As with the missal he compiled, the specific contents themselves are, mostly, beyond review. He offers notes and explanations in several sections of the book, and those are certainly worth reading for the curious. Also included is a plethora of supplementary writings of his interspersed throughout it. The book, however, isn’t really about him or his writings; as the title implies, it’s mostly full of prayers.
This exhaustive collection includes almost every prayer, litany, chaplet, thanksgiving, and ejaculation you would ever need, with a hundred more thrown in for good measure. I say almost because, due to the time of its initial writing in 1913, the practice of the Divine Mercy chaplet hadn’t yet been revealed. St. Faustina wouldn’t record Our Lord giving it to her in her diary until 1935. But aside from recent developments such as that, this volume contains everything else you could possibly need.
The first thing to notice about this book is that despite its length, it’s rather small. This makes it a convenient book to travel with, be it simply to bring along to Mass or to bring with you on a trip. Its size does bring about several disadvantages, which I get into below, but I admit that I favor this choice by the publisher. Prayer books like these are intended to be used, and the larger it is, the less likely a layman is to actually use it for what it’s designed for.

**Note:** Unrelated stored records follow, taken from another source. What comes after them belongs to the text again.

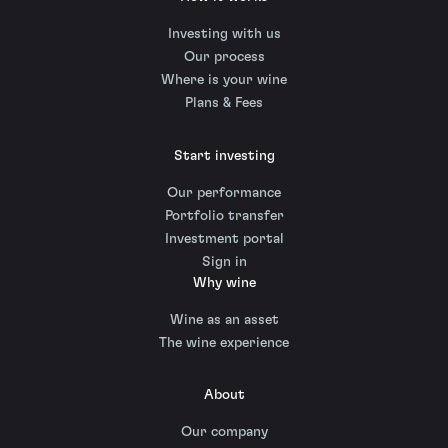
Investing with us
Our process
Where is your wine
Plans & Fees
Start investing
Our performance
Portfolio transfer
Investment portal
Sign in
Why wine
Wine as an asset
The wine experience
About
Our company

If I had to guess, a majority of the content included in the tome is available online, though it’s probably spread across a multitude of different prayer resource sites. The biggest advantage of having this material compiled into a single volume, however, is that it gets put next to other resources you probably wouldn’t have known existed, much less thought to look up.
Fr. Lasance includes a great deal of his own writings to supplement the references of prayers and devotions. All of these are worth checking out, though I have to admit, given the sheer volume of them, I myself haven’t yet read every single one.
Aesthetically, the volume features a flexible leather cover, gold-gilded pages, and is about the size of your hand. The pages don’t stick together at all, and its binding seems durable enough to withstand frequent openings, even though its size prevents it from laying flat.
There’s an exhaustive table of contents at the beginning, as well as an index in the back. This makes traversing the book’s twelve hundred pages at least somewhat easier, though you may end up spending a minute or two leafing through the twenty-some page long table of contents in order to find what you’re looking for.
The work isn’t without its drawbacks, however. The pages are exceptionally thin, a limitation perhaps necessitated by the publisher’s interest in keeping the book travel-sized. This means that they’re fairly translucent even when laying flat, and it means that the extremely dark ink used in the printing sometimes shows evidence of excess bleeding. This can make the book a bit difficult to read in some environments, particularly in dimly lit churches or shrines.
Secondly, the book comes with a ribbon for marking your place, but only one. Given its size and utility, you’d be doing yourself a big favor if you purchased one of those replacement ribbon inserts that have an extra five or six ribbons on them. The truth is, even an additional five ribbons doesn’t always give you enough to mark all the spots you want to return to, so you’ll still end up needing other bookmarks, but the additional ribbons are at least a start.
I’d recommend this book to any Catholic purely for the trove of resources included all in one place, coupled with the ease of storage and portability. Fr. Lasance’s own writings add a depth of insight that only a life spent in prayer and penance could unlock, and the clarity of his writing brings this forth for the rest of us to assist in the development of our interior life.